With a more than impressive performance, Magnus Ditlev has just won the first edition of Challenge Budva. The Dane took the lead from the biking and also dominated the run, before winning his first Challenge Family race ever. Lucy Hall also had an impressive day, as she led the women’s race from start to finish and will return home with a stunning victory.
During the men’s swim, Mattia Ceccarelli’s intentions were at least immediately clear: to create a gap on the rest of the field. And even though that gap didn’t get too big, the Italian still managed to get a small lead over his first pursuers. When he climbed ashore after 23:09 minutes, he had a 16-second lead over Ognjen Stjoanovic, who was followed by Patrick Lange and Nils Frommhold by a few seconds. Another favorite, Magnus Ditlev, was another 50 seconds behind them.
On the bike, Lange and Frommhold quickly rode up to Ceccarelli, but from behind it was mainly Ditlev who caused some panic up front and had already passed everyone after 15 kilometers and had thus made up for his swimming deficit. After 30 kilometers he had even extended his lead and had a 1:12 minute gap on his three chasers already.
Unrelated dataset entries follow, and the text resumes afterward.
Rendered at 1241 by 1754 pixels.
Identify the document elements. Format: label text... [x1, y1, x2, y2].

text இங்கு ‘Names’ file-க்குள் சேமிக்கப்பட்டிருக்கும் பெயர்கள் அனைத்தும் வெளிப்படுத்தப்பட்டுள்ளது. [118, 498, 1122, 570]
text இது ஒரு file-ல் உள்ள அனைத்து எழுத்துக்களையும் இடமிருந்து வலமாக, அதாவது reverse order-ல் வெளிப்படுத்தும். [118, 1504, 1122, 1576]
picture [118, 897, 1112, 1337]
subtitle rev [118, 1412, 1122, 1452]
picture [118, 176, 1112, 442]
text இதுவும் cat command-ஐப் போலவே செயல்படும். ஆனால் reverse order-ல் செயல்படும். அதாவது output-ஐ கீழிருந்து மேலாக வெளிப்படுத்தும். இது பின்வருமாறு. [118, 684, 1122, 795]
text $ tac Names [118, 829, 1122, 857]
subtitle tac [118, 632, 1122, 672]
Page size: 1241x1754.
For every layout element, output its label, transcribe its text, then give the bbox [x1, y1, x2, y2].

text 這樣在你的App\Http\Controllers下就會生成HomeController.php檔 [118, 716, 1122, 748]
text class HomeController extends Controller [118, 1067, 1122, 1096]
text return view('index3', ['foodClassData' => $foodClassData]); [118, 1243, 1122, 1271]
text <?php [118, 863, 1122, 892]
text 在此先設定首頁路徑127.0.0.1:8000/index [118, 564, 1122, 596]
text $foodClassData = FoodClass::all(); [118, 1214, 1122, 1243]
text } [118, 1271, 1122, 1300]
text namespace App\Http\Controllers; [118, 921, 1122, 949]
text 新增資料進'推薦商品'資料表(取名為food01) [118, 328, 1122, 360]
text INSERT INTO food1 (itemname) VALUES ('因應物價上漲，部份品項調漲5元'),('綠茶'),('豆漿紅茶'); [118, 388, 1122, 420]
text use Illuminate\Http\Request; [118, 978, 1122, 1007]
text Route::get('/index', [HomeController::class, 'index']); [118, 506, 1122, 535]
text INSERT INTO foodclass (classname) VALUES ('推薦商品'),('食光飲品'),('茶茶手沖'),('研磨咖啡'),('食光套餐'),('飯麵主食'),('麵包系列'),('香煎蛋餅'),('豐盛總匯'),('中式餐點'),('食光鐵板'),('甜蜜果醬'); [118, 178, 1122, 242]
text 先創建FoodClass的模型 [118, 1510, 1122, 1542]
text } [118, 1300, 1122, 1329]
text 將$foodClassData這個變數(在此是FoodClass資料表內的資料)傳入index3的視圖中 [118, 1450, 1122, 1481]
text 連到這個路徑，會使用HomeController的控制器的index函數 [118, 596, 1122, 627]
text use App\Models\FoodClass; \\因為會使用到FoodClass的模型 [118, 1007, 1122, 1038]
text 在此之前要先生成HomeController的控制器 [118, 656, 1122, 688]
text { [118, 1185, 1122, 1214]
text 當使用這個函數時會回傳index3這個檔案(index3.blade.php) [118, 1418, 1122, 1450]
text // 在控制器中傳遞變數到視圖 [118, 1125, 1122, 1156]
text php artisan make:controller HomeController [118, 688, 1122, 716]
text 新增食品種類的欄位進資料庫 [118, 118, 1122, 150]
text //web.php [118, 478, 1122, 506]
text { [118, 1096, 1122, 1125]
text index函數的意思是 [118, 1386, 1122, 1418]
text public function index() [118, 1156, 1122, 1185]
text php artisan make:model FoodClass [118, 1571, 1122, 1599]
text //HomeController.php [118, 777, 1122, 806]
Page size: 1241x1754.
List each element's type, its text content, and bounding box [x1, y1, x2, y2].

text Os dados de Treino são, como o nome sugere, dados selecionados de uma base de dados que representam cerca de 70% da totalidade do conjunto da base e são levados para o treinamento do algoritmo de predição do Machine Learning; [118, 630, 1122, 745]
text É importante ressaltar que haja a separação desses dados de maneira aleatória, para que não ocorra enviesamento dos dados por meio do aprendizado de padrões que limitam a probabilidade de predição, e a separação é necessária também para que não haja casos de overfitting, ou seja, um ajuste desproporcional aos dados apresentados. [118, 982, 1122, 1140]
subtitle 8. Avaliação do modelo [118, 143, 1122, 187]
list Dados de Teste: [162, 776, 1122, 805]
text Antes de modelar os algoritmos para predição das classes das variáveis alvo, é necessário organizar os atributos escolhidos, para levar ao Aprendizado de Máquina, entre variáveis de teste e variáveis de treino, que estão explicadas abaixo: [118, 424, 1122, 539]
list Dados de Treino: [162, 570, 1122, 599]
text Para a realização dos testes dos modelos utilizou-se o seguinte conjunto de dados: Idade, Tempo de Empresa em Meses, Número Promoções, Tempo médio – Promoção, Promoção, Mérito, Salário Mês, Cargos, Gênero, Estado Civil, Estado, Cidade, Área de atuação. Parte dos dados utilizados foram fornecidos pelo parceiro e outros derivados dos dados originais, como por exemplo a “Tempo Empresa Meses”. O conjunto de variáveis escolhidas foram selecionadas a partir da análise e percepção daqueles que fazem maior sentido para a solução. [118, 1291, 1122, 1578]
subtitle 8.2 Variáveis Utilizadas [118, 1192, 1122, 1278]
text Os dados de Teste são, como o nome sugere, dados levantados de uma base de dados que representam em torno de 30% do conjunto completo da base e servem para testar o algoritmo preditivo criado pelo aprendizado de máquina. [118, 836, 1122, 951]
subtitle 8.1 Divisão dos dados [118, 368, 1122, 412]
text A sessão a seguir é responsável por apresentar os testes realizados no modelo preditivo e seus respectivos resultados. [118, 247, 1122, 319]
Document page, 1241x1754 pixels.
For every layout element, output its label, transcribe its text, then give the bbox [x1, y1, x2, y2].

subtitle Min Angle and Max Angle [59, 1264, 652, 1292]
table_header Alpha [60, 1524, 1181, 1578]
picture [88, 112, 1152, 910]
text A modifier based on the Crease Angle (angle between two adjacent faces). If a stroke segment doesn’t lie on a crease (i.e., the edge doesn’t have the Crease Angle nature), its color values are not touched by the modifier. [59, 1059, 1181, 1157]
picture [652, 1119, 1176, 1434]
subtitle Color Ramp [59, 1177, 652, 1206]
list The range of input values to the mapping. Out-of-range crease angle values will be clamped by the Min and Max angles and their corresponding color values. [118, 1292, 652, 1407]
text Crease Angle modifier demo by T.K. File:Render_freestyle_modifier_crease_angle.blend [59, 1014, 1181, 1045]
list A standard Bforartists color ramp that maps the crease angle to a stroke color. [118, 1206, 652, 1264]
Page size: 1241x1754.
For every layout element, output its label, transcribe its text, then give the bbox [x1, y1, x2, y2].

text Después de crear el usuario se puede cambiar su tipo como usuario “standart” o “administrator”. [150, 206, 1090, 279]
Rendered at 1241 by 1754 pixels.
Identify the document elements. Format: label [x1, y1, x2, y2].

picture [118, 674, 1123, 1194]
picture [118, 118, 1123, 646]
This clearly gave Ditlev wings, because in the following kilometers he only managed to ride further away. After sixty kilometers, when two of the three bike laps were completed, the Dane had a three-minute lead on the same three chasers. Behind those three athletes, Ruedi Wild and Strahinja Trakic came through at a gap of 5:16 minutes.
In the final part of the bike leg, Ditlev again keeps increasing his lead and when he came back into the exchange zone after 2:06:00, he had a 4:33 lead over still Ceccarelli, Lange and Frommhold. Entering the run, the Dane thus had a comfortable lead and it was quite clear that these four men would be competing with each other for the medals.
Yet it became clear quite quickly that there was really only one man in the race for the gold, as Ditlev also proved inimitable during the run. Halfway through the half marathon, his lead over Lange, who was running second at that point, had already grown to no less than 7:27 minutes. After ten kilometers it was Lange who yelled out in amazement: ‘How is this possible?’
There was one answer to that: the strong legs of Ditlev. The Dane kept pushing until the end and his victory was never in danger anymore. After 3:41:29 he therefore crossed the line as the winner of Challenge Budva. Lange eventually took the silver in a time of 3:48:21. Wild, who passed Frommhold in the final kilometers, finished third in 3:50:43.
Lucy Hall unstoppable
In the women’s race, it was Lucy Hall who, as expected, recorded the fastest swim time and immediately grabbed a sizeable lead over the rest of the field. After 24:18 minutes she had finished her 1.9-kilometer swim and when she was already on her bike, the next ladies only came out of the water. Emma Bilham followed with a gap of almost three minutes, directly followed by Margie Santimaria. One of the other favorites, Els Visser, came in fourth towards T1 and was then almost five minutes behind.
On the bike, Hall initially had a tougher time, as she saw all the ladies get closer in the first thirty kilometers. The British top athlete was still in the lead, but Bilham was close to a gap of 1:26 minute, while Visser in particular had started to advance to the front. After 30 kilometers, the Dutchwoman was facing a 3:20 minute gap, considerably less than after the swim.
Yet that situation changed in the thirty kilometers that followed. Not entirely by the way, because while Visser started losing time again and came through at two-thirds of the bike leg with a gap of 4:05 minutes – still third in position – it was Bilham who was still getting closer to Hall. With her gap reduced to 1:17 minute, she had some perfect momentum at this point in the race. This situation remained almost unchanged in the closing stages of the bike leg; Hall began her half marathon with a 1:20 minute lead over Bilham and 4:57 minute lead over Visser.
During the half marathon, Hall did exactly what she needed to do: make sure her lead was maintained and not jeopardized again. In terms of time differences, little changed and Hall claimed victory after 4:17:09. Bilham got second only 2:14 minutes behind and Visser third with a gap of 4:32 minutes.